Scientists have discovered that the brain can replay emotional events in dreams. This is especially accurate after an unpleasant experience - and it may explain why bad memories sometimes come back in dreams and resemble real events.

Important: the study does not directly prove that all nightmares are based on reality. Scientists did not study the content of dreams, but rather how the brain consolidates emotional memories during sleep.

Details

The study was conducted by experts from Neuroscience NeuroSU and the Institute of Biology Paris-Seine. They studied how two parts of the hippocampus, a region of the brain involved in memory formation, work during sleep.

The experiments were conducted on rats. The animals were either reliving an unpleasant experience or receiving a reward. After that, while they slept, scientists recorded the activity of neurons in different parts of the hippocampus using miniature electrodes.

It turned out that in sleep the brain re-activated neural patterns associated with recent experiences. In other words, it was as if the experience was being replayed in the brain - not like a film, but as a reworking of the same neural circuits.

The most important result: after an unpleasant experience, this "replay" was more accurate than after a positive one. The authors believe this mechanism may help the brain better anchor dangerous or stressful events.

Why it matters

Bad memories are often remembered more strongly than pleasant ones. New work shows a possible mechanism: during sleep, the brain may be particularly accurate in revisiting unpleasant experiences to link the event to emotion and context.

This could be useful from a survival perspective: if the event was dangerous, it's important for the brain to store it as a warning for the future.

But such a mechanism has a downside. If unpleasant or traumatic memories become too strong, they may come back again and again - including in dreams. The authors therefore believe that such processes may be important for understanding traumatic memories and conditions like PTSD.

Background

Sleep has long been considered an important stage of memory consolidation. Scientists previously knew that the brain can re-activate memories of places, actions and events during sleep. The new work adds an emotional layer to this picture: it shows how the brain can link an event to whether it was pleasant or unpleasant.

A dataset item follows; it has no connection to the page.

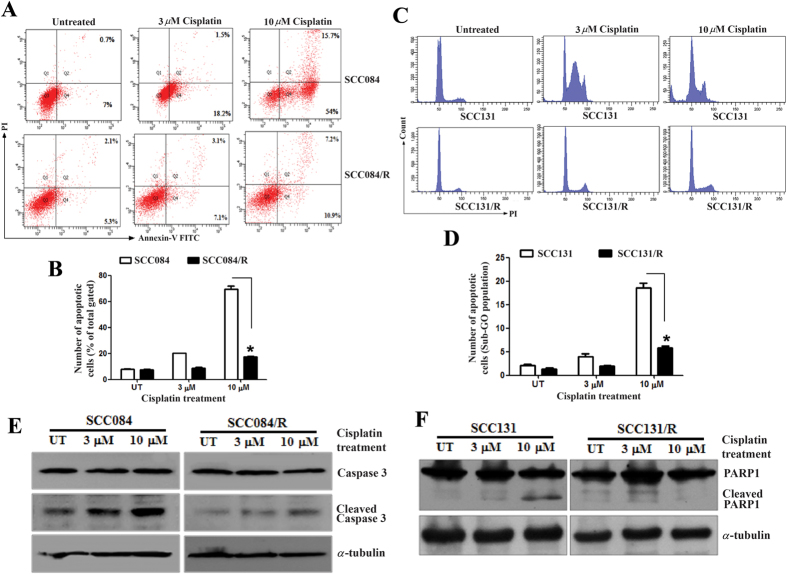
Cisplatin induces apoptosis in parental cells significantly compare to resistant OSCC cells.(A) Quantification of apoptosis by annexin V binding to SCC084 and SCC084/R cells. Cells were incubated with indicated doses of cisplatin for 48 h and then stained with annexin V-FITC/PI and analyzed by flow cytometry. (B) Bar diagram represent the mean ± SE calculated from three independent experiments. (C) Cell cycle distribution of SCC131 and SCC131/R cells following cisplatin treatment for 48 h. After staining with propidium iodide they were analyzed using a flow cytometer. (D) Each column represents the percentages of cells in sub-dipliodal (Sub-G0/G1) population of cell cycle at indicated time after treatment. Data represent the mean ± SE calculated from three independent experiments. (E) Representative image of caspase 3 cleavage by western blot using cleaved Caspase 3 antibody in SCC084 and SCC084/R cells. Cells were incubated with indicated doses of cisplatin for 48 h and then whole cell lysates analyzed by western blot for caspase 3 and cleaved caspase 3 protein product. α-Tubulin was used as a loading control. (F) Effect of cisplatin on the cleavage pattern of PARP1 in SCC131 and SCC131/R cells. Cells were incubated with indicated doses of cisplatin for 48 h and then whole cell lysates were for western blotting for cleaved and total PARP1 using specific antibody. α-Tubulin was used for normalization. For (A,C,E) and (F), images are representative of three independent experiments. *p < 0.05, **p < 0.01, ***p < 0.001.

That said, transferring the findings to humans should be done with caution. The study was conducted on animals, not on patients with nightmares. It helps to understand the mechanism of memory, but is not a direct explanation for all nighttime fears or dreams.

Source

A study by Juan Facundo Morici and co-authors published in Nature Neuroscience in 2026: Dorsoventral hippocampus neural assemblies reactivate during sleep following an aversive experience. The authors studied how different parts of the hippocampus in rats coordinate during sleep after positive and unpleasant experiences.